On ne jouit pas de croire que l’on a accès au beau ou à l’agréable. On jouit d’autre chose, qui est du côté du réel inaccessible, et qui comporte toujours d’une part de mauvais. En analyse, “ce dont peut parler l’analysant” (autrement dit, la “défense” freudienne), ses signifiants symboliques, sont toujours déconnectés de sa jouissance. La jouissance est indéchiffrable, elle ne se formule pas et il y a toujours un manque dans la parole, quelque chose (la Chose) que l’analysant ne peut pas dire. Cette chose indicible, Lacan la note A à la fin des années 50. 

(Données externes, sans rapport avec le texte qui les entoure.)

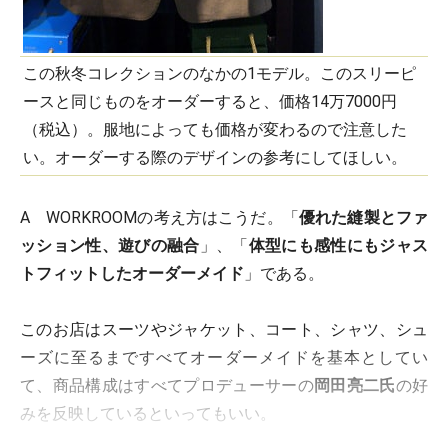
この秋冬コレクションのなかの1モデル。このスリーピ
ースと同じものをオーダーすると、価格14万7000円
（税込）。服地によっても価格が変わるので注意した
い。オーダーする際のデザインの参考にしてほしい。
A WORKROOMの考え方はこうだ。「
優れた縫製とファ
ッション性、遊びの融合
」、「
体型にも感性にもジャス
トフィットしたオーダーメイド
」である。
このお店はスーツやジャケット、コート、シャツ、シュ
ーズに至るまですべてオーダーメイドを基本としてい
て、商品構成はすべてプロデューサーの
岡田亮二氏
の好
みを反映しているといってもいい。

Mais alors, comment accéder à la chose si c’est impossible par la parole ? Lacan répond que ce sera par « forçage » et par « transgression », par le « renoncement au ronron  du symbolique et de l’imaginaire ». Par le fait de dire ce que l’on peut dire mais qui ne nous ressemble pas, au-delà des limites du beau, du bien et de la morale, ainsi que de la crainte et de la pitié. Le beau masque le terrible que l’on ne veut jamais aborder. En cela, quand l’analysant dit “je ne devrais pas dire ça” ou “c’est grave de le dire” avant de parler, il touchera à quelque chose de bien plus effectif qu’en restant dans le “ronron”.